Excerpted passage:
┌──
The English Heritage Rapid Coastal Zone Assessment Surveys

 

Coasts are dynamic but historic assets are fixed. English Heritage is commissioning a series of coastal surveys to characterize the resource and help conserve it.

 

Historic assets on the coast are vulnerable to the effects of natural coastal change and to the impacts of coastal management schemes.  Besides this, coasts are under pressure from industrial and port expansion, and residential and recreational developments.

 

Shoreline Management Plans are the strategic plans that set the long-term policy for coastal management (McInnes 2003, 50-61). An SMP should “provide the basis for policies for a length of coast and set the framework for managing risks along the coastline in the future” and “identify the best approach or approaches … over the next 100 years” (Defra 2006, 11). Defra has defined four possible options for lengths of coast known as Policy Units:

 

  • ‘Hold the existing defence line’;
  • ‘Advance the existing defence line’;
  • ‘Managed realignment’; and
  • ‘No active intervention’.
└──
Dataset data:
┌──
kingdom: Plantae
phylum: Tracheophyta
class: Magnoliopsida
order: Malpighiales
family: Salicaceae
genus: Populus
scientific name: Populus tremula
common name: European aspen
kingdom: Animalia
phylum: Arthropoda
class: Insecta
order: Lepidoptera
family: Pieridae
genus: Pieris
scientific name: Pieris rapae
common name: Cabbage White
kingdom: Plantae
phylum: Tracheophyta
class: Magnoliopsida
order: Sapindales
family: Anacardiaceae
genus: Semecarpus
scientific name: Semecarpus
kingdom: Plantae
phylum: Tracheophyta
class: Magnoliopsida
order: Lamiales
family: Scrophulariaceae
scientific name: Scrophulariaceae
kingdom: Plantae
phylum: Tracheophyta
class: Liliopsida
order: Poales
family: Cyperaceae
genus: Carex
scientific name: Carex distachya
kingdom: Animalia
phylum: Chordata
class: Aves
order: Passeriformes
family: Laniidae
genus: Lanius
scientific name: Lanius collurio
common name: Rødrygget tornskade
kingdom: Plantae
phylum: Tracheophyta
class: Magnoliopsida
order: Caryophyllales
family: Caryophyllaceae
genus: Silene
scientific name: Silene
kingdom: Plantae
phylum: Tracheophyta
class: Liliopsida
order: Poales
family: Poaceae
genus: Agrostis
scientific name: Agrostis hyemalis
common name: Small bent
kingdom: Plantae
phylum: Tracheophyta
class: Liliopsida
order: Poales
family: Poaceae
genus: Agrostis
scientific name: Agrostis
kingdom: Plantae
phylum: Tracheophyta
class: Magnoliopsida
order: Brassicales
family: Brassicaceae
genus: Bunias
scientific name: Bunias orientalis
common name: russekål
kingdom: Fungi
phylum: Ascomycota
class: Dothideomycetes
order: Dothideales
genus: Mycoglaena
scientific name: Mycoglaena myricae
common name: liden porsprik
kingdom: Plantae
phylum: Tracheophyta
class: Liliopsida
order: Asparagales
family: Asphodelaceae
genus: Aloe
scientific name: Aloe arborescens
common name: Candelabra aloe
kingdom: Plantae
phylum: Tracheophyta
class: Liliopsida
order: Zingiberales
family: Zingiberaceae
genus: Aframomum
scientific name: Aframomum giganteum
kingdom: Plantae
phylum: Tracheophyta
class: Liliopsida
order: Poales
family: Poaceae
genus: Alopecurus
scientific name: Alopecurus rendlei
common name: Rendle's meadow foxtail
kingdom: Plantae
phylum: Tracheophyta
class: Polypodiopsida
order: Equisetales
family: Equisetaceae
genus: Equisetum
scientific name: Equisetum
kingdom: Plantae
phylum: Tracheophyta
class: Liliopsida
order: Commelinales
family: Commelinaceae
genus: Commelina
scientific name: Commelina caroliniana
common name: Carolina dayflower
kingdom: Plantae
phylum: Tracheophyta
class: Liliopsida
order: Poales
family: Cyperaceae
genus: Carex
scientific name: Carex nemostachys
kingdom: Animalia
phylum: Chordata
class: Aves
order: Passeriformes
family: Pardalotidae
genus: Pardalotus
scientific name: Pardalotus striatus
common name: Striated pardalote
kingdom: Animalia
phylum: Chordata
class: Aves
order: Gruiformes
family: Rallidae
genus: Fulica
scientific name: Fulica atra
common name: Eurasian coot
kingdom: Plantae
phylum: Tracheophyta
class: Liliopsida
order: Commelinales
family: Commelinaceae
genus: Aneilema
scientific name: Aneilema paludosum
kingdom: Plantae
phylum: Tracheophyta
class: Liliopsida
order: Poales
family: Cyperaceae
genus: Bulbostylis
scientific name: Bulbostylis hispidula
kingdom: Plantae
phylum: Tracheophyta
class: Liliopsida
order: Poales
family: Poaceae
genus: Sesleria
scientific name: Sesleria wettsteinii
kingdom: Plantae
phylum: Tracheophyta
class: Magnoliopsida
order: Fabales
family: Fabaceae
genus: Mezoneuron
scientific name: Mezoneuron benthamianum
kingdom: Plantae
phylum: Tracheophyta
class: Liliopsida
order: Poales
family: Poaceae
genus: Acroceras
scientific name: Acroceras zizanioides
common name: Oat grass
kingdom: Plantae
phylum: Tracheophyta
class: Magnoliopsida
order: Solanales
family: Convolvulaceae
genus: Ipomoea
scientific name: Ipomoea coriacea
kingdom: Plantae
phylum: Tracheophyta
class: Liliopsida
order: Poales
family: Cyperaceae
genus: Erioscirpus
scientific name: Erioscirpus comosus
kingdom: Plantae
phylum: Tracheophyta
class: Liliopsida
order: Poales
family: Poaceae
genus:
└──
Task set:
[a] Pull out the stretch of the coastal assessment passage starting at "Coasts are dynamic" and ending at "help conserve it.", copying it word for word.
[b] Put this sentence from the coastal assessment passage into Spanish: "Coasts are dynamic but historic assets are fixed."
This data comes from a different source than the coastal assessment passage.

Responses to the exercise:
[a]
Coasts are dynamic but historic assets are fixed. English Heritage is commissioning a series of coastal surveys to characterize the resource and help conserve it.

[b] Las costas son dinámicas, pero los bienes históricos son fijos.